Mortgage brokers should be contacting their existing clients and chasing new leads to drum up business as home buying activity begins to drop off, according to a mortgage aggregation group.
eChoice noted that auction clearance rates across the country have been less than impressive in what should have been the two most energetic weekends of the year.
“Sydney, traditionally Australia’s hottest property marketplace, has recorded its tenth week in a row of auction clearance rates under 80 percent, according to a recent Corelogic report,” Paul Liccione, eChoice general manager of sales and distribution, said.
“Spring activity usually sustains brokers through that quieter Christmas/ New Year period, however, this year as buyer sentiment appears weaker, prices in some markets [will] plateau and the effects of the investor-lending squeeze [will] begin to influence buyer and seller behaviour – spring may very well become the new winter,” Mr Liccione said.
Given that the regular pattern of the property market this year has changed, brokers need to rethink their approach to new business, he said.
“Now could turn out to be the perfect time of the year for brokers to revisit their database and actively contact their dormant enquiry lists.”
Mr Liccione said that with so much air time being given to changes in lending requirements, speculation about off-the-plan purchases and opinion about the direction of the property prices, there is plenty to discuss with existing and potential clients – and of course new business and potential referral opportunities.
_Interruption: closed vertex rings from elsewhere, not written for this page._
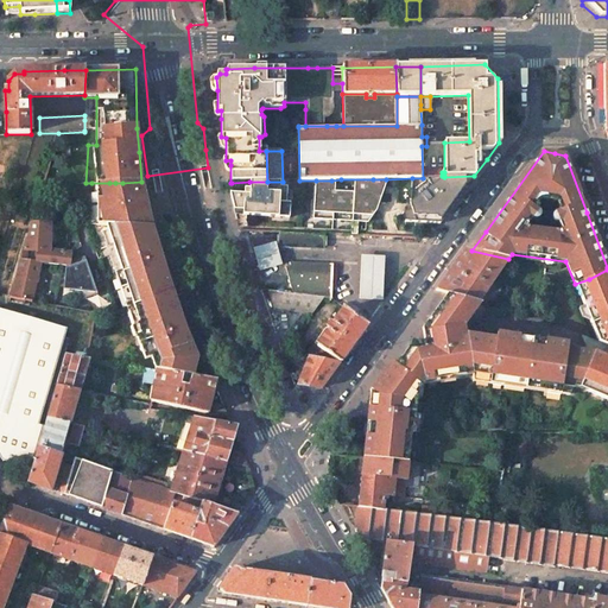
[(474,176),(444,177),(410,206),(412,211),(415,223),(439,223),(444,217),(474,176)]
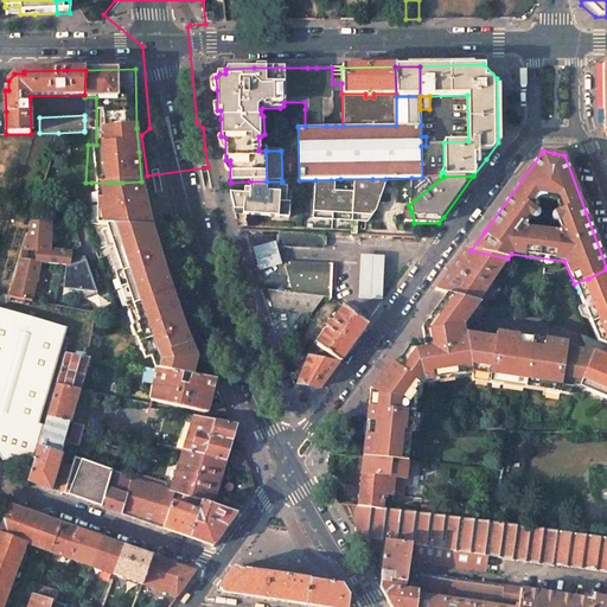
[(315,180),(314,219),(353,222),(353,228),(358,228),(359,222),(369,222),(378,211),(385,179),(372,179),(340,179),(331,180),(315,180)]
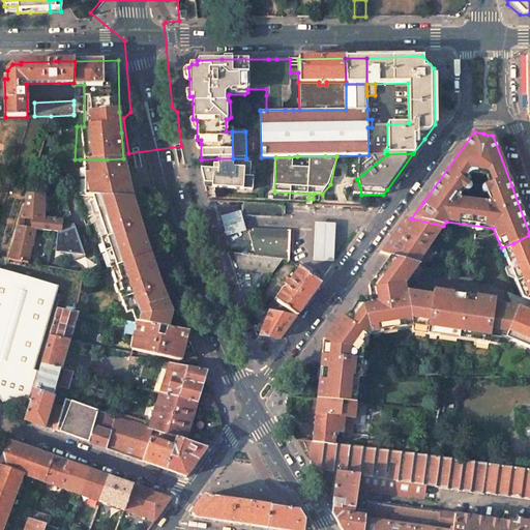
[(72,187),(130,189),(129,187),(125,172),(125,170),(123,158),(107,159),(100,159),(95,159),(80,159),(75,159),(72,187)]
“Our state-of-the-art Concierge program has unearthed some incredible opportunities for those brokers now utilising the facility. This targeted client contact program is already delivering quality new business to the participants from their own databases,” he said.
“Our brokers are telling us that the feedback from their customers is extremely positive and the program is on average generating new business at the rate of one new loan for every 10 contacts.”